Никогда, кажется, утро не было так прекрасно, так весело, как в тот день, когда все должно было закончиться между мной и отцом, когда приговор судьбы должен свершиться надо мной, над моей будущностью, над моим положением в родной семье. Чистое, безоблачное небо, приятная температура воздуха, яркое и до того ослепительное солнце, что самые обыкновенные предметы казались прекрасными, залитыми потоками света, — все как будто насмехалось над моим рвущимся из груди сердцем, когда я стоял у окна и думал о предстоящем выполнении сурового долга, о еще более суровом приговоре, который будет произнесен еще до завтрашнего рассвета.

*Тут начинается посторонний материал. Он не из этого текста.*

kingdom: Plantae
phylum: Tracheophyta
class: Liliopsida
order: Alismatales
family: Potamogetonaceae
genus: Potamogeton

Ночью я не придумал никакого плана, как сделать страшное признание, от которого отступить уже нельзя. Предстоящий переворот был так грозен, что я ощущал в себе только совершенное бессилие. Я думал о характере отца, о правилах чести и искренности, которые доходили в нем до фанатизма, я думал о гордости касты, непритворной гордости, которая так редко выражалась в словах, но тем не менее глубоко укоренилась в его натуре, впилась в каждую частичку его сердца, слилась с каждым его ощущением, каждым дыханием, с каждым чувством, оставляла след в самых простых и обычных действиях частной жизни. Я думал об этой почти женской стыдливости, с какой он чуждался даже легких намеков на безнравственные поступки, о которых другие мужчины так охотно беседуют за бутылкой вина, принимая их за предмет обычных шуток. Я припомнил все это, думая, что таков человек, которому я должен сознаться, открыть гнусный союз, втайне мной заключенный. И при этих думах отлетела от меня надежда на отцовскую нежность, и мысль об обращении к его рыцарскому великодушию показалась мне бессмыслицей, останавливаться на ней хоть одну минуту было полным безумием.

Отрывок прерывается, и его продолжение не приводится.